The French anarchist campaign reached a climax soon afterwards with the assassination of the French President, leading to a ruthless clampdown by the French authorities which effectively ended the terrorist campaign in France.
The incident remains as the only anarchist inspired attack in Britain during the period and it became famous due to the author Joseph Conrad in his 1907 book The Secret Agent. In this book the evil mastermind 'The Professor' plans an attack on the Greenwich Observatory which ends in a bomber being 'blown to pieces' by his own bomb when he trips and falls in Greenwich Park. Conrad was inspired by the reality of the Observatory attack but wove a literary tale of conspiracy and tragedy which was all his own invention. The story further inspired Alfred Hitchcock in his film Sabotage (1936). In this film the innocent dupe who carries the bomb dies when the bus that he is travelling in explodes on the Strand: a strange pre-figuring of the real event in early 1996 when an IRA bomber blew himself up in a bus just off The Strand.
The echoes of this long gone incident continue to resonate: in July 1996 the FBI described how the 'Unabomber', Theodore Kaczynski, was inspired by Conrad in his 18-year bombing campaign against scientific institutions. Kaczynski had apparently often used the alias Conrad.

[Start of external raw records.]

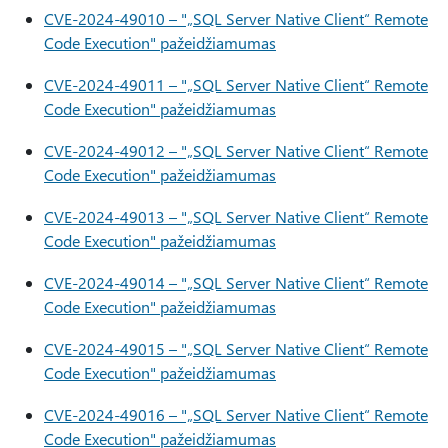
CVE-2024-49010 – "„SQL Server Native Client“ Remote
Code Execution" pažeidžiamumas
CVE-2024-49011 – "„SQL Server Native Client“ Remote
Code Execution" pažeidžiamumas
CVE-2024-49012 – "„SQL Server Native Client“ Remote
Code Execution" pažeidžiamumas
CVE-2024-49013 – "„SQL Server Native Client“ Remote
Code Execution" pažeidžiamumas
CVE-2024-49014 – "„SQL Server Native Client“ Remote
Code Execution" pažeidžiamumas
CVE-2024-49015 – "„SQL Server Native Client“ Remote
Code Execution" pažeidžiamumas
CVE-2024-49016 – "„SQL Server Native Client“ Remote
Code Execution" pažeidžiamumas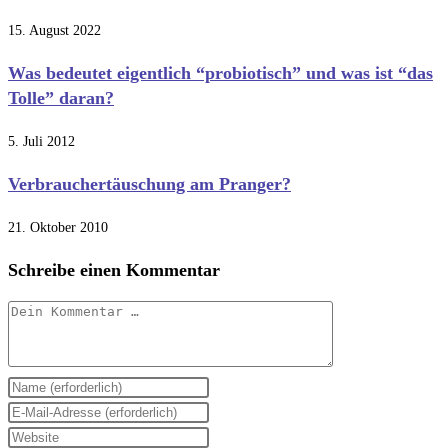
15. August 2022
Was bedeutet eigentlich “probiotisch” und was ist “das
Tolle” daran?
5. Juli 2012
Verbrauchertäuschung am Pranger?
21. Oktober 2010
Schreibe einen Kommentar
Kommentar
Gib
deinen
Gib
Namen
deine
Gib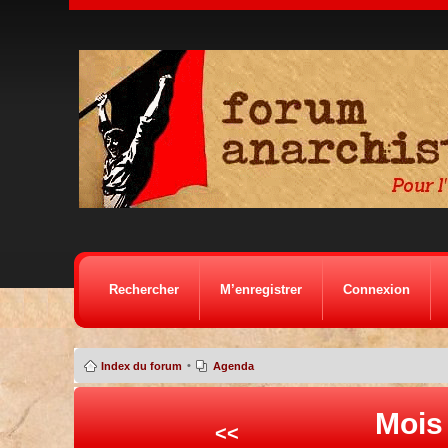
Rechercher
M’enregistrer
Connexion
•
Index du forum
Agenda
Mois
<<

The final words on the Greenwich bomb are left to Conrad who wrote:
The attempt to blow up the Greenwich Observatory: a blood-stained inanity of so fatuous a kind that is is impossible to fathom its origin by any reasonable or even unreasonable process of thought. For perverse unreason has its own logical processes. But that outrage could not be laid hold of mentally in any sort of way, so that one remained faced by the fact of a man blown to pieces for nothing even most remotely resembling an idea, anarchistic or other. As to the outer wall of the Observatory, it did not show as much as the faintest crack.